Я решила не слишком углубляться в эту тему, чтобы не давать повода для сплетен (но почему Джано ничего не рассказывает мне о встречах с моими приятельницами?). Я знала о слабом здоровье Занделя в общих чертах, мы об этом не говорили при наших встречах, но факт подтвердился, когда мне с трудом удалось расшифровать еще несколько страниц тетради Джано. В ней, а вернее, на тех страницах, которые я прочитала, несмотря на решение никогда больше не прикасаться к этой тетради, есть несколько замечаний по поводу частого отсутствия Дзурло на занятиях, а главное, в каждой строчке проглядывает ненависть, ненависть странная, обращенная главным образом на Дзурло, но и пронизанная иронией в адрес его «панельной» урбанистики. В общем, Джано переносит в романе свою ненависть к Занделю на Дзурло, то есть на персонажа, буквально списанного с Занделя, а потом с необычайным коварством изуродованного. Общаясь с ним как с близким другом в реальной жизни, в своей книге он рисует его как человека с ускользающим взглядом и бледным лицом, что свойственно особам ненадежным. Он пытается объяснить двуличие человека явными симптомами его слабого здоровья. Прочитав эти страницы, я почувствовала себя так плохо, что приняла две таблетки «Лароксила».

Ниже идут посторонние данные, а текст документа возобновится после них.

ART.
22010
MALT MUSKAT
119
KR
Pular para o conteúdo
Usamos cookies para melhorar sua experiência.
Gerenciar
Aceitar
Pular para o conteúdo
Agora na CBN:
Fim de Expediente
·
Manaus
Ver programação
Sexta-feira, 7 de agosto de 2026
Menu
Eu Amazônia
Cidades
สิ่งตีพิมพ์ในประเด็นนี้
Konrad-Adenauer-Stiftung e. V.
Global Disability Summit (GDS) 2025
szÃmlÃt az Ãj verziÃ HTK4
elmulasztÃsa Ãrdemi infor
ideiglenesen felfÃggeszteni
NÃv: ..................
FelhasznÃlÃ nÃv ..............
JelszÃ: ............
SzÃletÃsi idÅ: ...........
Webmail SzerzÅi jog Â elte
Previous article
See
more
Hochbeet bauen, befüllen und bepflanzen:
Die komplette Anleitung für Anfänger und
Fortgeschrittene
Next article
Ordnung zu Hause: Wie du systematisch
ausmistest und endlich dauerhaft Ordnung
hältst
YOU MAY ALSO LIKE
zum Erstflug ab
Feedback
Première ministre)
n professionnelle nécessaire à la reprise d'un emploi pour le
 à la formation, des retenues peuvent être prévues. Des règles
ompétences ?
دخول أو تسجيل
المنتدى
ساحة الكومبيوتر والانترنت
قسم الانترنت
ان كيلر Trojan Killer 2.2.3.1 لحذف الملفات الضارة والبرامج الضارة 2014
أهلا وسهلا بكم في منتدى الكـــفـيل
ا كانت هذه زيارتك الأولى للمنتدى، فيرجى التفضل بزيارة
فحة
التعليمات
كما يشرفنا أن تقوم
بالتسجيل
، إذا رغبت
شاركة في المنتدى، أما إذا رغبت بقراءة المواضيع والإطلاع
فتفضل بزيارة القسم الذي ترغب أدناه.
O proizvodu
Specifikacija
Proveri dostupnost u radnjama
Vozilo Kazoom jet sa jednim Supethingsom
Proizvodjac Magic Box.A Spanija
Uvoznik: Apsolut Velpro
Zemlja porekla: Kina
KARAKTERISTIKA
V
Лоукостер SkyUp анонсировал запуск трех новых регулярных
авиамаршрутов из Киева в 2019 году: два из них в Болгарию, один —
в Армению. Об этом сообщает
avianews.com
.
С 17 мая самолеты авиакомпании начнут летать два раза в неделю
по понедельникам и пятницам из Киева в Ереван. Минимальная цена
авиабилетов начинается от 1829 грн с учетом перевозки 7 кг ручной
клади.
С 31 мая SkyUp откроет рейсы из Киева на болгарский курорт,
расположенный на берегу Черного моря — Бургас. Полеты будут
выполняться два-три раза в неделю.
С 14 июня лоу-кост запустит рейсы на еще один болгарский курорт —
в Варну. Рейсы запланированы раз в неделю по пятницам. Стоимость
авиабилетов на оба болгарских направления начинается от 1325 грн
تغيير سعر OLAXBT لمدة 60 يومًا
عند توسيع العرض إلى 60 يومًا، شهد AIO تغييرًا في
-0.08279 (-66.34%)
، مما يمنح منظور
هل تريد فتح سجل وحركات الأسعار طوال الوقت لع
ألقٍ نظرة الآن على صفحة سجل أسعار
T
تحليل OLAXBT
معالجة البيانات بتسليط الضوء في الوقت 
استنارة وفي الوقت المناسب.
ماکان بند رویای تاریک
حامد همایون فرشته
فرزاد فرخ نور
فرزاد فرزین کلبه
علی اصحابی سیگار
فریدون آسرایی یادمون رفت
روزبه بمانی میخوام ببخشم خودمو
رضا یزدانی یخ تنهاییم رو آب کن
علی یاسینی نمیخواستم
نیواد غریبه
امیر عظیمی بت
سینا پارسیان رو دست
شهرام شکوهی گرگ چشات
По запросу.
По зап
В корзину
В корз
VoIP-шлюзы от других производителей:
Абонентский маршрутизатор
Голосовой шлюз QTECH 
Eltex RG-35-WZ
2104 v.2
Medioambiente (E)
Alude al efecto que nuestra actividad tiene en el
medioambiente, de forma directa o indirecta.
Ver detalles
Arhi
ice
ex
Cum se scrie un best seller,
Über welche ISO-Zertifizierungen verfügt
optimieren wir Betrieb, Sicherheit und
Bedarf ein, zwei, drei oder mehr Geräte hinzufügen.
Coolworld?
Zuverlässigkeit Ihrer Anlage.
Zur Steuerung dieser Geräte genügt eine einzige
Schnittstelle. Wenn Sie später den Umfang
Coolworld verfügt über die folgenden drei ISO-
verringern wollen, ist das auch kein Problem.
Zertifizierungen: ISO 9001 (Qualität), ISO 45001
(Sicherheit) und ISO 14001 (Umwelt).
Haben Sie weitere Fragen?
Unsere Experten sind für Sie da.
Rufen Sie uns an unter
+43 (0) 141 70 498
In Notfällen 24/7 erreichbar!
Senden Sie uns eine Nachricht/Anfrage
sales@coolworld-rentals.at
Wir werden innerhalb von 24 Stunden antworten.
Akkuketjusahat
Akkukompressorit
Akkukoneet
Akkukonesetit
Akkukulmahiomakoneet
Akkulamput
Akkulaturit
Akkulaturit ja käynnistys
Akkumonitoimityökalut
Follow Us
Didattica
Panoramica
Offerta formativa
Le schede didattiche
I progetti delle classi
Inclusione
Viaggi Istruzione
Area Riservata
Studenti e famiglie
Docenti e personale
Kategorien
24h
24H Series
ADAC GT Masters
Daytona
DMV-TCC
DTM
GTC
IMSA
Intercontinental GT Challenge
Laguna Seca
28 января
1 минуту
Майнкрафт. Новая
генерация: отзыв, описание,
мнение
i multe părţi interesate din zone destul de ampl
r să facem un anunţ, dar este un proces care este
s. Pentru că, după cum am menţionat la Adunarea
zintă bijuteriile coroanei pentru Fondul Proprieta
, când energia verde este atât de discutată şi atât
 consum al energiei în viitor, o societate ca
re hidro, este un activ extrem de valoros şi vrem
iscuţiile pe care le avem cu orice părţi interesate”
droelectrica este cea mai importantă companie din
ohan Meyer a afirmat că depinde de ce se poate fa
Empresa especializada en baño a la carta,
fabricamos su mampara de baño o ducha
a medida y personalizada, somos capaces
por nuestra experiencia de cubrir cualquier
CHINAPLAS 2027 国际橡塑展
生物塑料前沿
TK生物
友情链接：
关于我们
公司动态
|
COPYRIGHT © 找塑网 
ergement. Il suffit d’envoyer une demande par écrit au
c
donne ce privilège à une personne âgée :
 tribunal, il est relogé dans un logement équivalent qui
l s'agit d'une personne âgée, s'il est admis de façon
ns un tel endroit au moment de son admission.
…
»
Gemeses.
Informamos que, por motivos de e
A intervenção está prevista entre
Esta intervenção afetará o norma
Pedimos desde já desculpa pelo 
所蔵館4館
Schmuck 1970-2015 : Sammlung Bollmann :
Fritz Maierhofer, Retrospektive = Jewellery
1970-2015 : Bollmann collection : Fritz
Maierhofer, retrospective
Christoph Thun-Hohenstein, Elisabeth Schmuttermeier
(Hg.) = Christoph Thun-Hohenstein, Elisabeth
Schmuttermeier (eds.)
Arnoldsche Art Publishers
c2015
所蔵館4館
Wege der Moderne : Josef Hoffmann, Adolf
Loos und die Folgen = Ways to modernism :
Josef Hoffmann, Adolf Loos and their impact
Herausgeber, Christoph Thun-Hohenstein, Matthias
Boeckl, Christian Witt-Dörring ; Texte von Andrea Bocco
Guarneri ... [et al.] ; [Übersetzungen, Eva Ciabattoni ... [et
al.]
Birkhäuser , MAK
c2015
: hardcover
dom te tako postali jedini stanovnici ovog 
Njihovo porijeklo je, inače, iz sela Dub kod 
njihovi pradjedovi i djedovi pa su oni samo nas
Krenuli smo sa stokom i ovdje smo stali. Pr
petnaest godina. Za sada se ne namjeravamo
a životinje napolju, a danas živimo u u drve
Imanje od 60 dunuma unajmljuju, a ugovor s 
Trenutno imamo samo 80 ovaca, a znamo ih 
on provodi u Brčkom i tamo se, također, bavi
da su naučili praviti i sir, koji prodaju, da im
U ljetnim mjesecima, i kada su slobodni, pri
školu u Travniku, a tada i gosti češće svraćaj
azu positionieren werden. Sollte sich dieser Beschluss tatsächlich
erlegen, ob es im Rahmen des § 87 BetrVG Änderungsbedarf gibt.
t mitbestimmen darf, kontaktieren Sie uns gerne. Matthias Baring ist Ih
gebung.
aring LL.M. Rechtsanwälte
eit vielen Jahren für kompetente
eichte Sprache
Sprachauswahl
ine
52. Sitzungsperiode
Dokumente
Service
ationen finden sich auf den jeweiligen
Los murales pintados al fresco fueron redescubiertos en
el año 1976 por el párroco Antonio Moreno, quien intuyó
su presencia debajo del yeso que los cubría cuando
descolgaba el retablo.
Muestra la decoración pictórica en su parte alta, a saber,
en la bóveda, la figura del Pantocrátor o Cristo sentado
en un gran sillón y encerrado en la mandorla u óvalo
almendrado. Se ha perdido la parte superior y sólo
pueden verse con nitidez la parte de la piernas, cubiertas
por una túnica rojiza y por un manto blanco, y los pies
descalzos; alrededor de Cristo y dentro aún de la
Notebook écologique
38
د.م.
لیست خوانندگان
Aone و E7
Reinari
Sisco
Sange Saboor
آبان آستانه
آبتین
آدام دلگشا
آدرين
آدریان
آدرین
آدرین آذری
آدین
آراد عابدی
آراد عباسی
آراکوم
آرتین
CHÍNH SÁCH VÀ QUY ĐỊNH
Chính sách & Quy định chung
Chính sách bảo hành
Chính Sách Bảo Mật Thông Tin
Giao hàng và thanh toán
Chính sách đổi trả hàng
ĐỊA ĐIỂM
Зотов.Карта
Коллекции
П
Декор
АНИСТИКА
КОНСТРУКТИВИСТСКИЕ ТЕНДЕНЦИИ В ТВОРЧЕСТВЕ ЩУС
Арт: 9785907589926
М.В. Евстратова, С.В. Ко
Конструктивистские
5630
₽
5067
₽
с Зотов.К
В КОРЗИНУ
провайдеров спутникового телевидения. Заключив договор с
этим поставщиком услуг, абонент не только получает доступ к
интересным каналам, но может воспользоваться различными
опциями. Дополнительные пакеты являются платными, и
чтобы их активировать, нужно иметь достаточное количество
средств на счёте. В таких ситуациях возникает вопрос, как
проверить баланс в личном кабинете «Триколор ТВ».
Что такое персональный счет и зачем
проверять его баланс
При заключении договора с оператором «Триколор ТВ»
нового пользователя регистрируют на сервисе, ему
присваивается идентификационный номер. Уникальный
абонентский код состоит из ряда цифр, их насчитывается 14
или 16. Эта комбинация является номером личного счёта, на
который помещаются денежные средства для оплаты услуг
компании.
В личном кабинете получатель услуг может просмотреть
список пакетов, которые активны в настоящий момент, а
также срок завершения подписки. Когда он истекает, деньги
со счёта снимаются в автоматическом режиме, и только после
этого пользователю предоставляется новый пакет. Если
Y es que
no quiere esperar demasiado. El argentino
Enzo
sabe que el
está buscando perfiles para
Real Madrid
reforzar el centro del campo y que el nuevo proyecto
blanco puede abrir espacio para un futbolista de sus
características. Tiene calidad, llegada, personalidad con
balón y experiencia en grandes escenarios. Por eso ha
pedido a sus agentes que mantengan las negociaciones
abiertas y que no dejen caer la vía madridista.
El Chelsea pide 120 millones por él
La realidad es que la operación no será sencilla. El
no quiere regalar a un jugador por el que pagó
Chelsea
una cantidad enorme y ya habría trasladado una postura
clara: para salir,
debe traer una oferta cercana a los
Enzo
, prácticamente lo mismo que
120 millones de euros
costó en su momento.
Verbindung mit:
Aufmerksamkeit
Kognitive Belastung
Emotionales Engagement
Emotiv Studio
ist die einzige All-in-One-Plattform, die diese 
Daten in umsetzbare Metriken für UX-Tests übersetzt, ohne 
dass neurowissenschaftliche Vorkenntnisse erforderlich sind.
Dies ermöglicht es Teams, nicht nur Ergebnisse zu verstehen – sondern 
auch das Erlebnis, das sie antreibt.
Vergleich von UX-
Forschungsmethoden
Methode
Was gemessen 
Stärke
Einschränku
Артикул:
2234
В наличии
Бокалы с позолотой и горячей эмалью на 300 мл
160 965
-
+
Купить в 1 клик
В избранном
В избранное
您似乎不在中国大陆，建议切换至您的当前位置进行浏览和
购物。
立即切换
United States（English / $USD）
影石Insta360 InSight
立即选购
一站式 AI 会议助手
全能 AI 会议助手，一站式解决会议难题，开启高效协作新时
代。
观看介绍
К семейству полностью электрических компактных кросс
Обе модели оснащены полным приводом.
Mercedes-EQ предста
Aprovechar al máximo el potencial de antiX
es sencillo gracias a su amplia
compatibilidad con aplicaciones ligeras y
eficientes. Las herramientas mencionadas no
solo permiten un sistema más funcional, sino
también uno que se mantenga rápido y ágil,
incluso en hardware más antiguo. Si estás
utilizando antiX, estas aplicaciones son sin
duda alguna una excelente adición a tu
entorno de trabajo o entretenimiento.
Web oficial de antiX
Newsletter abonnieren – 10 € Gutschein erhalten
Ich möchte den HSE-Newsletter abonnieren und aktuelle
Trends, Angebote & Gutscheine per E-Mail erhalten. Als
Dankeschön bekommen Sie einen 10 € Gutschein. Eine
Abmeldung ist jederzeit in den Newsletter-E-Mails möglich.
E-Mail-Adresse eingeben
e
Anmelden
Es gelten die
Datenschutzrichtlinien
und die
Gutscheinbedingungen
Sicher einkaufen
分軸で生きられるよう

Мы встретились с Занделем, как всегда, в комнатке, находящейся рядом с его кабинетом. Я не справилась о его здоровье, но выглядел он спокойным и ласковым и вполне в духе того необыкновенного объяснения в любви, которое он устроил мне в присутствии Джано. Мы не стали возвращаться к этой теме, но у нас возникло почти безмолвное взаимопонимание — мало слов, много ласки, как у двух любящих друг друга млекопитающих. Я никогда еще не чувствовала себя такой счастливой и такой грустной, как тем вечером, лежа в постели с Занделем.

Прости меня, Джано. Но я знаю, что ты меня уже простил.